**BRANO TESTUALE**
☆ ☆ ☆ ☆ ☆ ☆ ☆

Questo per me è difficile dirlo. In generale quando partecipo a dibattiti, incontri o convegni vedo che le nostre idee e le nostre analisi sono molto apprezzate. L’imperialismo non può essere annullato da un voto congressuale, le contraddizioni hanno la testa più dura di quella di dirigenti politici improvvisati.

6. Altro tema centrale nel vostro lavoro è la questione Cina. Seguendo Losurdo, date una lettura diversa di questo paese, evidenziando la continuità con l’epoca maoista nel voler edificare il socialismo in questo gigantesco paese. A quanto pare, questo lento lavoro sta dando i suoi frutti. Basti pensare alle recenti dichiarazioni di Rizzo sul tema. Che legami avete con gli studiosi marxisti cinesi e quanto grazie a voi è cambiata l’idea della Cina dei comunisti italiani?

Come Marx21 abbiamo organizzato per 4 anni di fila un convegno in Italia con l’Accademia delle Scienze cinese, anche attraverso questi contatti proviamo a dare una lettura diversa della Cina. La Cina come paese del turbocapitalismo, che segue la strada del neoliberismo e nega i diritti, è una visione che accomuna destra e sinistra. Lo abbiamo visto recentemente in occasione della firma del memorandum fra Italia e Cina, grande parte della stampa e la quasi totalità del mondo politico condividono l’astio verso Pechino. Purtroppo anche fra i comunisti questi luoghi comuni sono diffusi, noi tentiamo di raccontare quello che oggi è la Cina, una nazione che ha tolto oltre 660 milioni di persone dalla povertà, una nazione che ha problemi ma che prova a risolverli seguendo una via originale: il socialismo con caratteristiche cinesi.

7. In politica interna sembra nato tra voi e il populismo di sinistra un solido legame. Quanto condividete delle idee provenienti da questa area politica?

Personalmente ritengo il populismo una categoria troppo abusata. Il populismo storicamente si è manifestato negli Stati Uniti d’America, in Russia, in Turchia (era una delle sei frecce di Atatürk) ed in molte esperienze latinoamericane a partire da quella peronista. Esperienze molto diverse fra loro. Quando si parla di populismo occorrerebbe chiarire in modo chiaro di cosa si sta parlando. Oggi in Italia il populismo è diventato una categoria-jolly dentro la quale finisce tutto ciò che è critica verso il sistema.

Venendo alle posizioni concrete che noi abbiamo assunto, sosteniamo con forza la critica radicale all’Unione Europa e l’impossibilità della sua riforma. Questa Europa ha sostituito la svalutazione della moneta con quella del lavoro, siamo tornati al 1914. Tagliare i salari per abbassare i costi di produzione: la politica deflazionista europea sta tutta qui. Abbassando i salari le merci diventano più competitive e così facendo aumentano le esportazioni. Peccato che un sistema che si regge solo sulle esportazioni non può funzionare. Se qualcuno esporta qualcuno deve importare. In questa condizione noi affermiamo che è necessario uscire dall’UE pensando ad un’altra Europa, un’Europa che vada dall’Atlantico agli Urali, indipendente, anche militarmente, dagli Stati Uniti. Solo così si potrà tornare a valorizzare il lavoro, a dare nuovo protagonismo allo Stato, a parlare di redistribuzione e di riduzione dell’orario di lavoro a parità di salario.

☆ ☆ ☆ ☆ ☆ ☆ ☆

**RIGHE ESTRATTE**
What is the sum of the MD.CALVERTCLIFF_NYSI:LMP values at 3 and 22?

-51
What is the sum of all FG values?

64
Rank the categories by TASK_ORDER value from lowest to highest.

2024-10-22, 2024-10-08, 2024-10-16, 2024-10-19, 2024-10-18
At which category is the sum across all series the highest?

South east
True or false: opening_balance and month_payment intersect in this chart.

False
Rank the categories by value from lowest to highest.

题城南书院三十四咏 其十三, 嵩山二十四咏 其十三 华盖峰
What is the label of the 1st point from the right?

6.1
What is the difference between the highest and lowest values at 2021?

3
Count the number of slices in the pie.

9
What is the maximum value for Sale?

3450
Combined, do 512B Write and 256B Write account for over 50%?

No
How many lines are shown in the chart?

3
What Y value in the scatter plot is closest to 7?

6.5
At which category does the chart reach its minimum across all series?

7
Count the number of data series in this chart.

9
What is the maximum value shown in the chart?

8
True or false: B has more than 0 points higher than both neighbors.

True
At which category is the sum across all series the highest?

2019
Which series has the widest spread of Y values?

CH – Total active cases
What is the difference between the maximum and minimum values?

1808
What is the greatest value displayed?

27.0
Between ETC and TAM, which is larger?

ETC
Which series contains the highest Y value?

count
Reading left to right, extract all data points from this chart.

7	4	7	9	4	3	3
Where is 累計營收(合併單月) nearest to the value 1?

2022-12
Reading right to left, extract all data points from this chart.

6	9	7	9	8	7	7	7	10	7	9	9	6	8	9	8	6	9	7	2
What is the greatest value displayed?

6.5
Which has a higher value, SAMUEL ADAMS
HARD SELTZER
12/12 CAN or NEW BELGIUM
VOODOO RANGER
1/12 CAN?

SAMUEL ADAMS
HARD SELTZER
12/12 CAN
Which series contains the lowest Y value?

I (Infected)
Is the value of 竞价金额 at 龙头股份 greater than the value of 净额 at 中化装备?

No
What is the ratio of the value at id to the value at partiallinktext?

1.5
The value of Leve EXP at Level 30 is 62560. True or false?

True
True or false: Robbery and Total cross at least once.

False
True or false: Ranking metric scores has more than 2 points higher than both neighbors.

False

☆ ☆ ☆ ☆ ☆ ☆ ☆

**DOMANDE SUL MATERIALE**
1 > Secondo l'intervista su Marx21, per quanti anni di fila Marx21 ha organizzato in Italia un convegno con l'Accademia delle Scienze cinese?
2 > Prosegui l'intervista su Marx21 a partire dall'ultima frase riportata.

**RISULTATI**
1 > Per 4 anni di fila.

2 >
8. Altro tema delicato è la Russia di Putin. Che giudizio date del lungo periodo di governo di Putin e che relazioni avete con il movimento comunista russo e dell’ex campo socialista?

Seguiamo con grande attenzione la politica russa, pubblicando spesso articoli tradotti dal russo. È una banalità dire che Putin non è comunista ma l’analisi deve andare oltre questa affermazione. Gennadij Zjuganov in ‘Stato e Potenza’ auspicava che l’ala patriottica degli imprenditori riconoscesse il ruolo guida dei lavoratori per la salvezza del paese. È indubbio che oggi la borghesia nazionale russa abbia assunto una funzione anti-imperialista. Il ruolo internazionale della Russia, a partire dal quadrante siriano, è volto a limitare e combattere l’imperialismo statunitense, il primo responsabile di tutte le guerre combattute negli ultimi 30 anni. Chi parla di contrapposti imperialismi fra Cina, Usa e Russia non solo non ha capito nulla di cosa era per Lenin l’imperialismo ma non ha capito neanche qual è oggi il nemico principale.

Negli ultimi anni c’è stato un avvicinamento fra Russia e Cina e questo fatto non può che essere salutato in modo positivo.

Dire questo non vuol dire sposare la politica putiniana in toto, ad esempio la riforma delle pensioni è stato un grave errore, contro il quale i comunisti russi si sono battuti con grande forza venendo anche premiati con un aumento di consensi.

9. Su quali temi intendete articolare le vostre future iniziative?

Continuiamo a pensare che in Italia sia necessaria una forza comunista organizzata e per questo continueremo a lavorare, allo stesso tempo occorre costruire uno schieramento di sinistra allargato per combattere contro le profonde ingiustizie che segnano la politica italiana e contro questa Europa.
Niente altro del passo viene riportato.